Sisinio Gonzalez Martinez
W podobnej sytuacji jest lewy obrońca, Vladimir Volkov, który trafił za Barrego Douglasa. Reprezentant Czarnogóry jest do naszego klubu tylko wypożyczony. Zaliczył przyzwoity debiut w meczu z Termalicą Nieciecza w którym za kartki nie mógł zagrać Tamas Kadar. Od tamtej pory 30-latek jest już tylko zmiennikiem Węgra walczącego o wyjazd na Euro 2016. Tej zimy klub postawił przede wszystkim na doświadczonych, charakternych zawodników, którzy mają zwiększyć mentalną siłę Kolejorza. Do zespołu dołączono też utalentowanych juniorów z akademii mających pod okiem starszych kolegów nabierać doświadczenia.
Vladimir Volkov
Zimą władze Mistrza Polski wydały na transfery niecałe 400 tys. euro, a zarobiły blisko 300 tys. euro. To za sprawą sprzedaży Barrego Douglasa, który po sezonie i tak odszedłby z Lecha Poznań. Pozostali zawodnicy odeszli za darmo lub zostali wypożyczeni jak Denis Thomalla oraz Dariusz Formella. Zimą zarządowi poznańskiego Lecha Poznań udało się pozbyć wszystkich piłkarzy, którzy sportowo nie wnosili do zespołu kompletnie nic. Mowa tutaj oczywiście o wspomnianym wyżej Formelli i Thomalli, a także o Davidzie Holmanie oraz Macieju Gostomskim.
Już po zakończeniu zimowego okienka transferowego zachęcamy wszystkich użytkowników KKSLECH.com do oceny minionego okna transferowego i odpowiedzenia na pytanie, kto z niedawno sprowadzonych graczy okaże się największym wzmocnieniem Lecha Poznań?
[polldaddy poll=9334614]
[wpgform id=’105544′]
Przyszli: Sisinio Gonzalez Martinez (Suwon FC), Maciej Wilusz (Korona Kielce), Mateusz Lis (Miedź Legnica), Nicki Bille Nielsen (Esbjerg), Vladimir Volkov (Mechelen), Robert Gumny, Kamil Jóźwiak (rezerwy)

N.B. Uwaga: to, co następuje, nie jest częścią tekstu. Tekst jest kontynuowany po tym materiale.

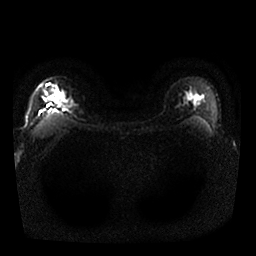
Breast MRI, one axial slice. Slice 20 of 25 in the series (ordered by position). Diffusion-weighted series; image 2 of 4 stored at this slice position (different b-values; order by instance number). 1.5 T. 4 mm slice thickness. 256 × 256 image matrix, field of view 340 × 340 mm. Female patient.
Annotated regions visible in this slice (expert manual segmentation):
- tumour on diffusion-weighted imaging: bounding box [x1, y1, x2, y2] px = [45, 92, 48, 95]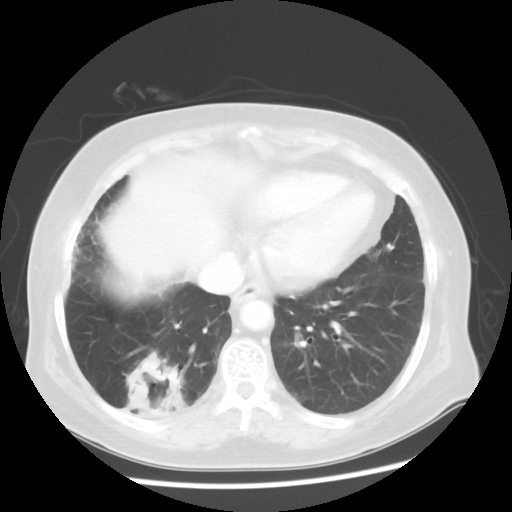
Chest CT, one axial slice; position 18 of 56 along the scan axis; reconstruction kernel STANDARD; lung window (W 1500 / L -600 HU); 5 mm slice thickness; 512 × 512 image matrix. Female patient, age 64 years. From the clinical record (not read from this slice): clinical TNM (as recorded): Tis N0 M0.
Annotated regions visible in this slice (rectangle marked by the reading radiologist):
- lung tumour (recorded histology: adenocarcinoma): bounding box (x1, y1, x2, y2) in pixels: (108, 333, 192, 437)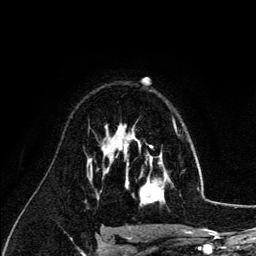
Breast MRI (dynamic contrast-enhanced), one axial slice; cropped to one breast; dynamic contrast-enhanced series, time point 2 of 6 at this slice position (early post-contrast); 3 T; TE 4.2 ms, TR 7.9 ms; 1.2 mm slice thickness; 256 × 256 image matrix, field of view 170 × 170 mm. Female patient.
Annotated regions visible in this slice (semi-automatically segmented with operator editing):
- enhancing-tissue mask used for the functional tumour volume (all voxels passing the contrast-enhancement thresholds inside the analysis volume; usually the tumour): box from (x=126, y=140) to (x=171, y=205) px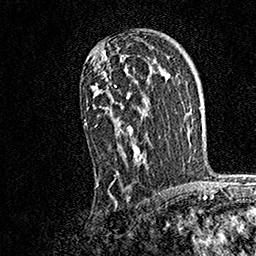
Breast MRI, one axial slice. Position 106 of 158 along the scan axis. Cropped to one breast. Dynamic contrast-enhanced series, time point 2 of 7 at this slice position (early post-contrast). 1.5 T. TE 3.5 ms, TR 7.2 ms. 1 mm slice thickness. 256 × 256 image matrix, field of view 165 × 165 mm. Female patient.
Outlined on this slice (semi-automatically segmented with operator editing):
- enhancing-tissue mask used for the functional tumour volume (all voxels passing the contrast-enhancement thresholds inside the analysis volume; usually the tumour): box from (x=84, y=46) to (x=148, y=187) px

Odeszli: David Holman (Debreceni VSC), Kasper Hamalainen (Legia Warszawa), Maciej Gostomski (Rangers FC), Denis Thomalla (FC Heidenheim), Barry Douglas (Konyaspor), Dariusz Formella (Arka Gdynia)
Źródło: inf. własna
Fot: KKSLECH.com
> Mistrzowski Śmietnik Kibica – (komentuj nie na temat) <
Oczywiście największym wzmocnieniem Nielsen , a co do oceny to przyjdzie czas w końcówce lub po zakończeniu sezonu.

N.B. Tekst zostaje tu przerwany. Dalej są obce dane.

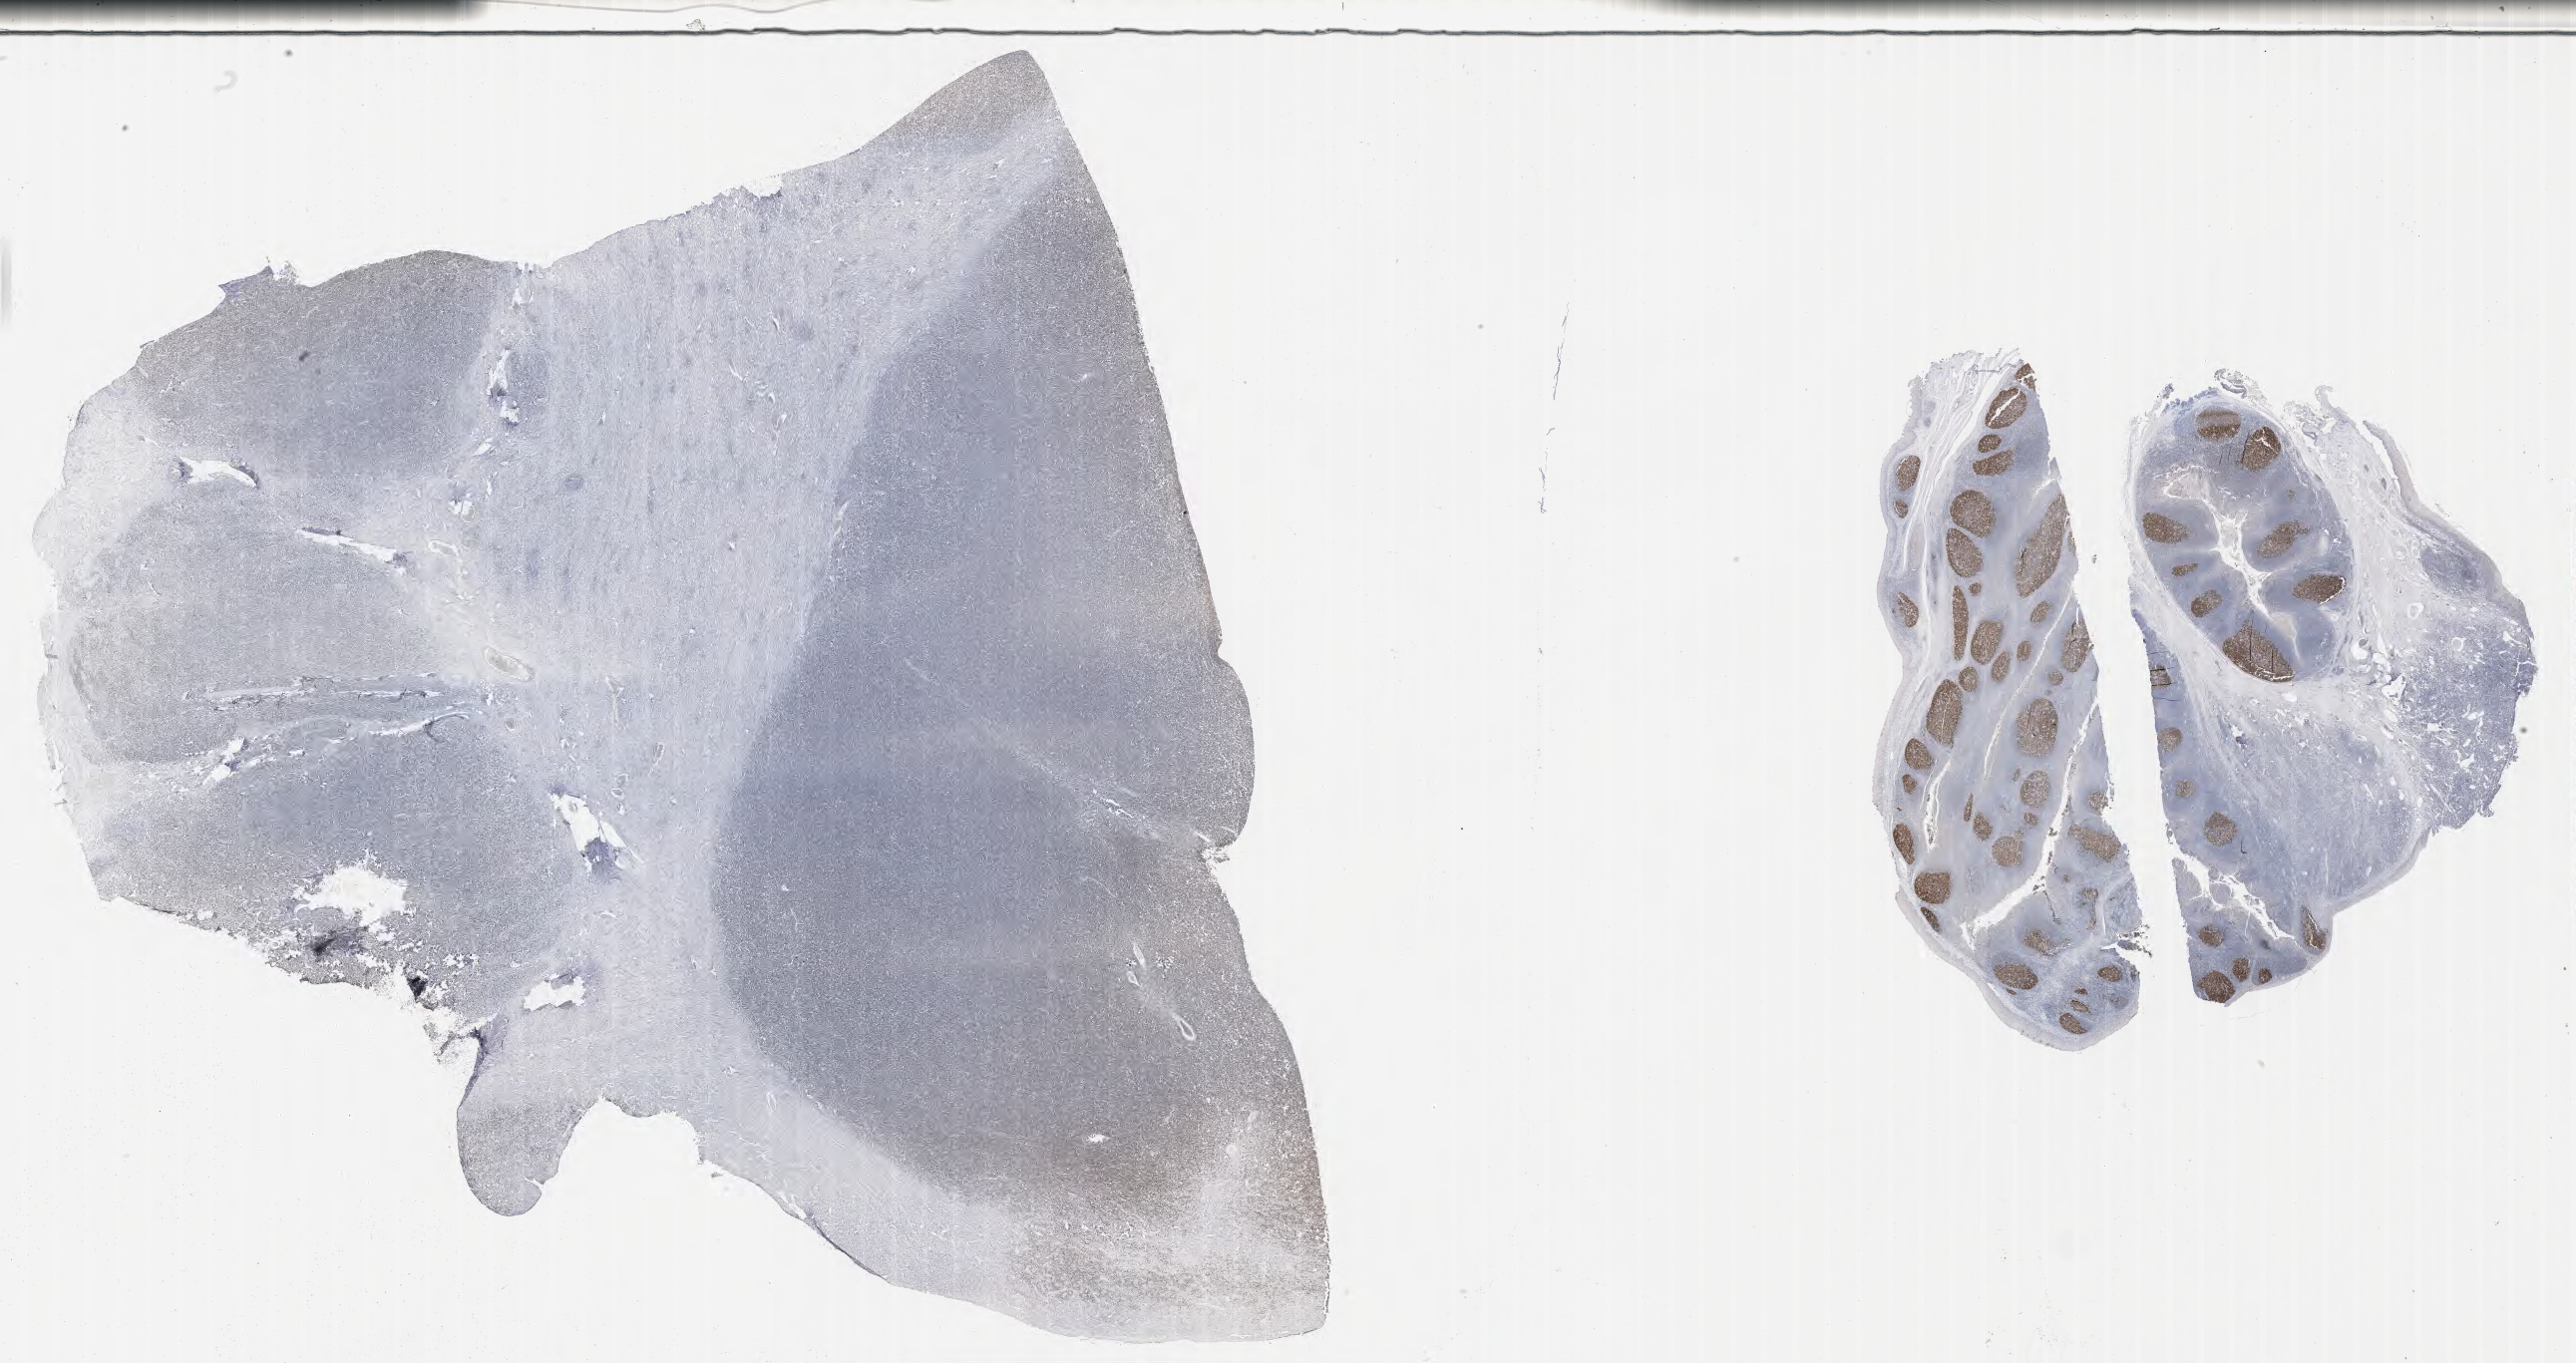
Immunohistochemistry (IHC) whole-slide image stained for BCL6, shown as a low-resolution overview of the whole scanned area (about 41.7 x 22.1 mm). Specimen: tumor tissue. Female, age 8 years at initial diagnosis.
- histologic diagnosis: Burkitt lymphoma, NOS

Ja obstawiam Nickiego i Kamila tak na zachętę, chociaż tak na prawdę to okaże się na koniec sezonu
Obecne transfery Lecha to jedna wielka niewiadoma. Patrząc na chłodno… najbardziej cieszą kontrakty młodych, zdolnych, oni są przyszłością Lecha i oby nie zostali zmarnowani. Co do ogranych zawodników, Nielsen – w pierwszym meczu wypadł dobrze i obiecująco, jednak teraz kontuzja. Myślę że gdy będzie zdrowy i w dobrej dyspozycji to będzie realnym wzmocnieniem. Teraz przez tą kontuzję jest dla mnie wielką niewiadomą. Wilusz- niby ma papiery na granie, rozegrał dobrą rundę ale w Lechu coś nie może się odnaleźć, nie ma tu szczęścia, kolejna wielka niewiadoma. Volkov- debiut przecietny, ale z czasem może być coraz lepiej, również niewiadoma. Sisi – ma technikę, ale brakuje mu zgrania i jest mocno kontuzjogenny co w naszej lidze ma ogromne znaczenie. Jeśli będzie zdrowy, dobrze się zgra, dojdzie do wysokiej formy i zostanie odpowiednio wykorzystany w zespole to może być dużym atutem. Na razie wielka niewiadoma. Ham odszedł, Douglas, Formella,szkop … Chyba constans. Za wczesnie na oceny, wstrzymajmy się chociaż do czerwca. Niestety zarząd ściąga zbyt ryzykownych zawodników, kontuzjogennych, zagadkowych i potem jest jak jest ale poczekajmy.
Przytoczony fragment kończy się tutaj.